• [Exercises]:
(a) Output the part of the Spark dataframe thread between "For example, if" and "multiplierUDF = udf(multiplier)", inclusive, copied word for word.
(b) Please carry on the Spark dataframe thread from its last line.

Reputation: 3267
I have two columns in a Spark dataframe: one is a String, and the other is a List of Strings. How do I create a new column that is the concatenation of the String in column one with each element of the list in column 2, resulting in another list in column 3.
For example, if column 1 is "a", and column 2 is ["A","B"], I'd like the output in column 3 of the dataframe to to be ["aA","aB"].
So far, I have:
val multiplier = (x1: String, x2: Seq[String]) => {x1+x2}
val multiplierUDF = udf(multiplier)
val df2 = df1
.withColumn("col3", multiplierUDF(df1("col1"),df1("col2")))
which gives aWrappedArray(A,B)
Upvotes: 3
Views: 5364
Reputation: 2224
I suggest you try your udf functions outside of spark, and get them working for local variables first. If you do:
val multiplier = (x1: String, x2: Seq[String]) => {x1+x2}
multiplier("a", Seq("A", "B"))

• [Available data]:
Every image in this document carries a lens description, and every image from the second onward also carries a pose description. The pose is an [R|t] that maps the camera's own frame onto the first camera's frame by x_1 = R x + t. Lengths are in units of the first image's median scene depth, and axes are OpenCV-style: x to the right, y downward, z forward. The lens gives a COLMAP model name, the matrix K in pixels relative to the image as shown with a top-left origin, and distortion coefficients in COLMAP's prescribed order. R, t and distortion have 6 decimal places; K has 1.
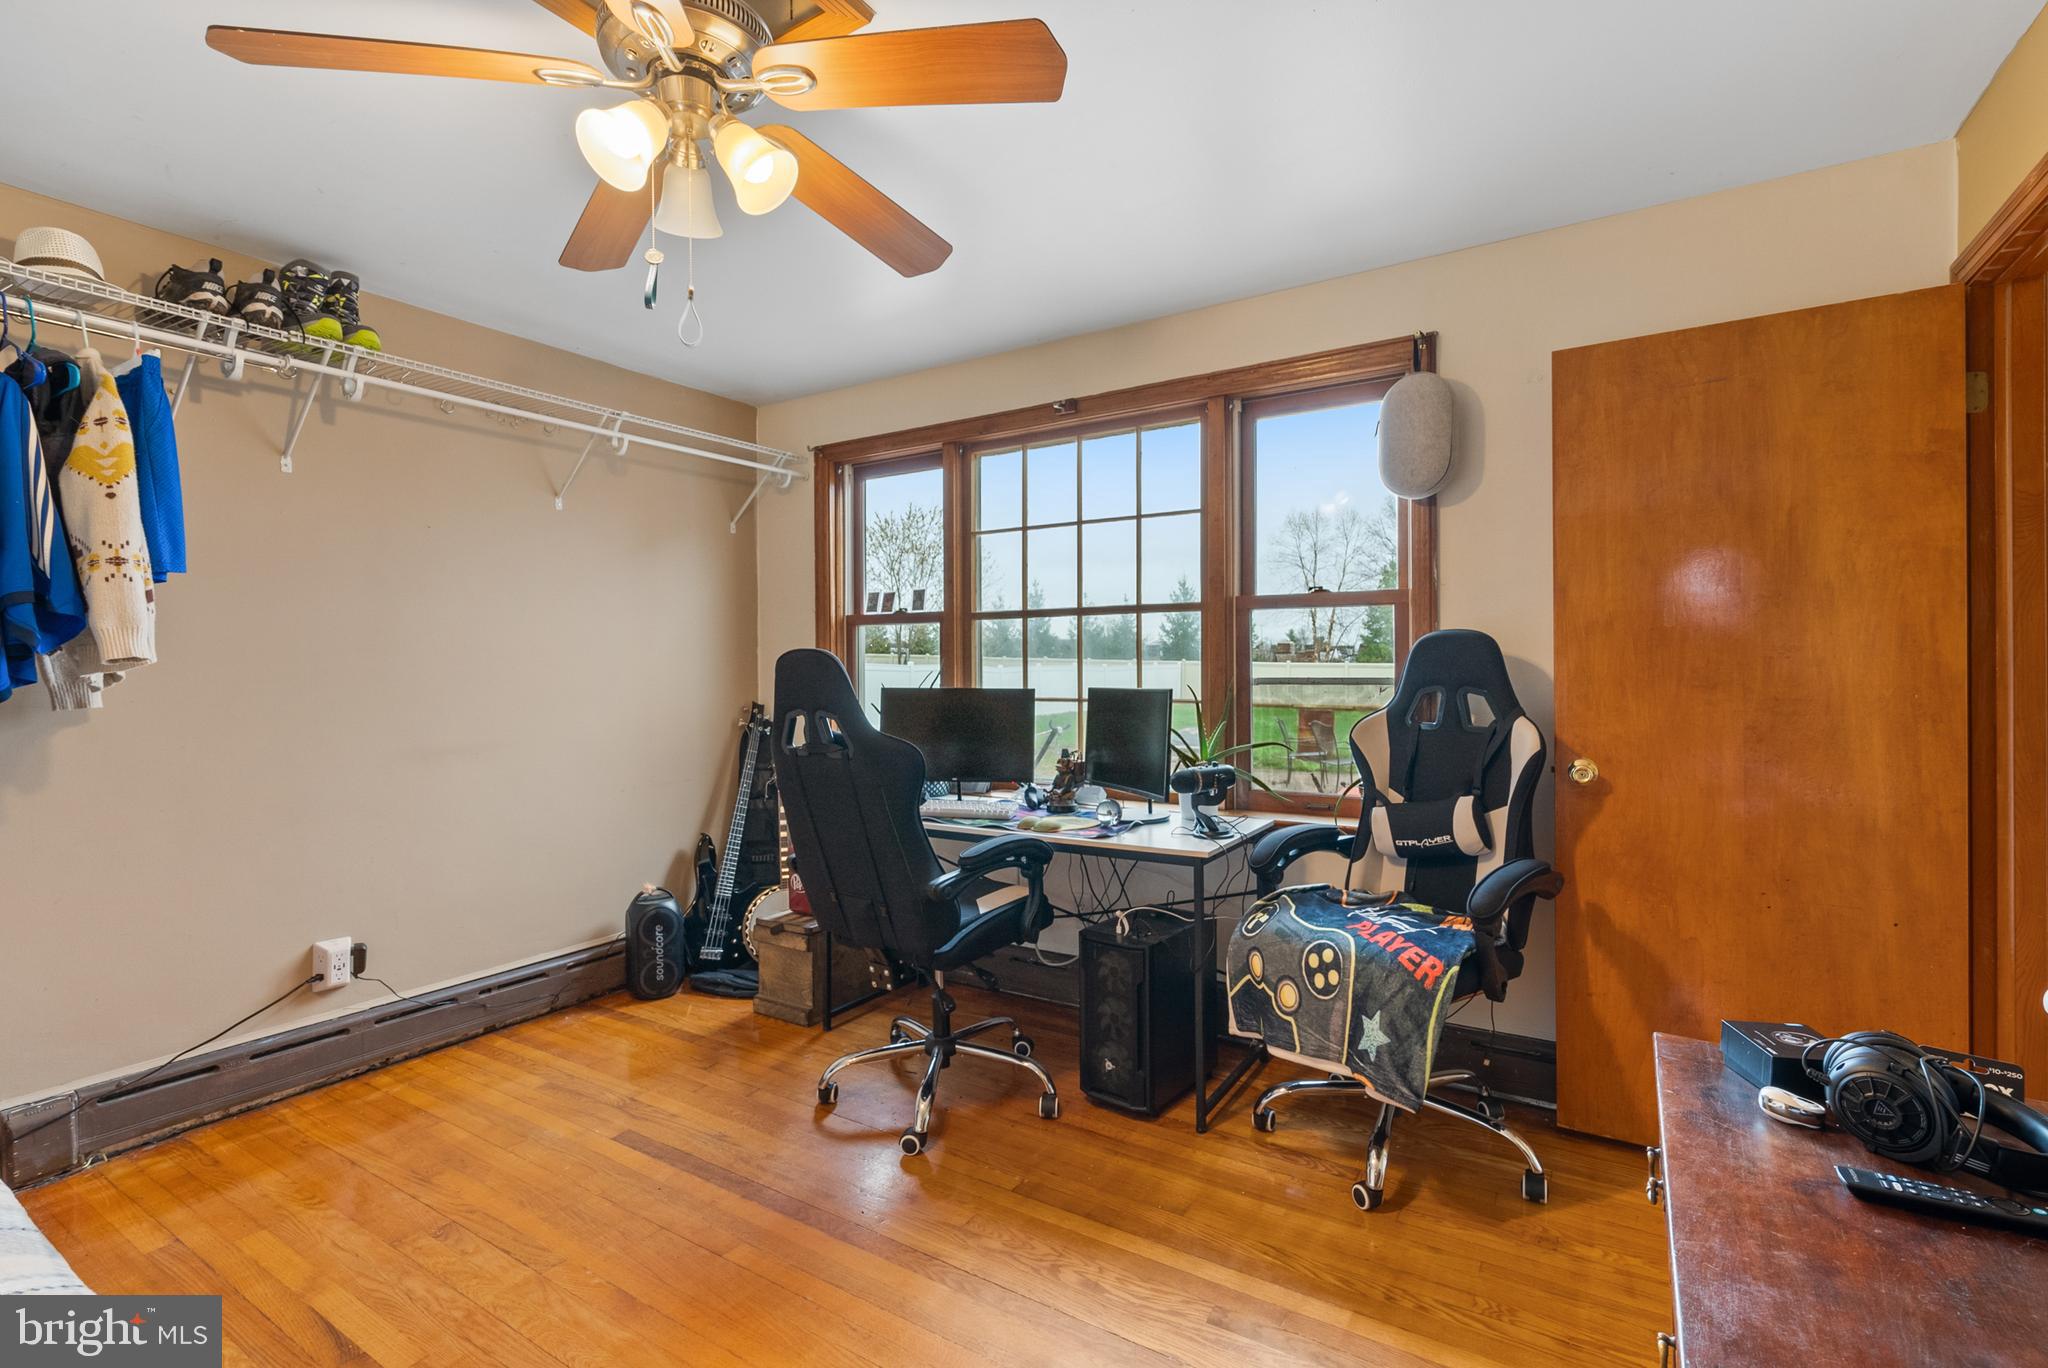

• [Responses for each task]:
(a)
For example, if column 1 is "a", and column 2 is ["A","B"], I'd like the output in column 3 of the dataframe to to be ["aA","aB"].
So far, I have:
val multiplier = (x1: String, x2: Seq[String]) => {x1+x2}
val multiplierUDF = udf(multiplier)

(b)
// output
res1: String = aList(A, B)
You'll see multiplier
doesn't do what you want.
I think you're looking for:
val multiplier = (x1: String, x2: Seq[String]) => x2.map(x1+_)
multiplier("a", Seq("A", "B"))
//output
res2: Seq[String] = List(aA, aB)
Upvotes: 4
Reputation: 18042
I think you should redefine your UDF
to something similar to my function append
val a = Seq("A", "B")
val p = "a"
def append(init: String, tails: Seq[String]) = tails.map(x => init + x)
append(p, a)
//res1: Seq[String] = List(aA, aB)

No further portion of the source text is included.